Pepperdine does not have honor schools nor selective majors and courses, therefore it makes sense for Pepperdine to not require the subject tests as a part of college application. However, if SAT II Subject Test scores are added onto a part of the admission material, it could help a lot of international students fulfill or receive credits for introductory GE classes.
In the midst of the pandemic, however, everything is changing.
College Board announced the termination of SAT II Subject Tests as a response to COVID-19 on Jan. 19. The reason for discontinuation was also because College Board favored Advanced Placement courses and exams over the subject tests. After all, both tests measured student performance on similar material.
Unfortunately, as mentioned above, not all students have access to these resources. Therefore, just as how Pepperdine offers language placement exams, it should also offer similar exams for subjects like mathematics, sciences and arts for students who did not have the chance to take college-level classes at their high school.

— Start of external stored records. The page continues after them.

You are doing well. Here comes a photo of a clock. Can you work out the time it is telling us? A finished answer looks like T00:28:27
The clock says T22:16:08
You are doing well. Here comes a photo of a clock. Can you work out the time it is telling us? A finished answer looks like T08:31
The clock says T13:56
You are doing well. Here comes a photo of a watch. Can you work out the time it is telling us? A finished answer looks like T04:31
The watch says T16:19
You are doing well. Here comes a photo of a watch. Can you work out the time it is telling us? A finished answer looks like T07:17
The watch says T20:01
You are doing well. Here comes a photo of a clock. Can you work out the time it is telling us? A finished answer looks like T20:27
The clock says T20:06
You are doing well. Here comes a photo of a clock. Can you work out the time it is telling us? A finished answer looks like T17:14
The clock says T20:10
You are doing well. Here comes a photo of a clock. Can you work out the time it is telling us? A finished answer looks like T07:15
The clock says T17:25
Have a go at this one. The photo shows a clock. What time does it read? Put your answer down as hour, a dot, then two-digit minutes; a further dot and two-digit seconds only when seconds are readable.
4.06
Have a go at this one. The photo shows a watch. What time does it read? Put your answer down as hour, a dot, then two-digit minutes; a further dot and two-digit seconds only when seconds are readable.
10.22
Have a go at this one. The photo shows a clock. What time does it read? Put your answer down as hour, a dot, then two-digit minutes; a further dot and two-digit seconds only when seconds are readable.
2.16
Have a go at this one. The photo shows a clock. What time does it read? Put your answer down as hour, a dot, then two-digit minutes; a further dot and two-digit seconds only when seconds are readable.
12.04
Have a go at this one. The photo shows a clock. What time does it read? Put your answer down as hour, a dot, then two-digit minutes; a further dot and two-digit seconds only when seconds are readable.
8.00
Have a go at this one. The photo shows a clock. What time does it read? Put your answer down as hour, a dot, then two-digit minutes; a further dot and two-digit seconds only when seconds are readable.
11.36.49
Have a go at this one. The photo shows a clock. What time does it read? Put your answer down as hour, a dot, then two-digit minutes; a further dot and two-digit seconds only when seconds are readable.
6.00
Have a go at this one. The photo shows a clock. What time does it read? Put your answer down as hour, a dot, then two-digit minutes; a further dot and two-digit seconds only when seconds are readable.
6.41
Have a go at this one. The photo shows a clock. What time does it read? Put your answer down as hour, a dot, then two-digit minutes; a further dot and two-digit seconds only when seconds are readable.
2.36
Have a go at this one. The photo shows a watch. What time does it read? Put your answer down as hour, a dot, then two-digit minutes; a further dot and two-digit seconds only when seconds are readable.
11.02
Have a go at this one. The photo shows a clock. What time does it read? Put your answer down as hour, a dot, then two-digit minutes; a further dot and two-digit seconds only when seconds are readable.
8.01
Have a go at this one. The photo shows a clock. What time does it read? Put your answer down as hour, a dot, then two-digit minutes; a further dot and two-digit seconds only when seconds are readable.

By offering such exams, not only can international students discover more educational opportunities but the school can recognize and pay respect to students’ educational accomplishments in their home countries.
After all, the GE curriculum at Pepperdine aims to provide “opportunities to explore cultures, values, and ideas that situate the student within the global community,” according to Pepperdine’s General Education program overview. Perhaps these are some of the qualities that international students are already equipped with just by simply being at Pepperdine.
Coming into Pepperdine with extra college credits does not serve as a barometer to determine whether a student is more qualified than others. Similarly, it should not be the reason why students give up on pursuing a dual degree, an opportunity to study abroad or take an internship.
International students make enough sacrifices when studying in the United States. Alongside domestic students, international students currently take classes in a different time-zone and in a foreign language. Perhaps Pepperdine should consider giving a more thorough look at international students’ academic achievements to recognize and grant equal opportunities.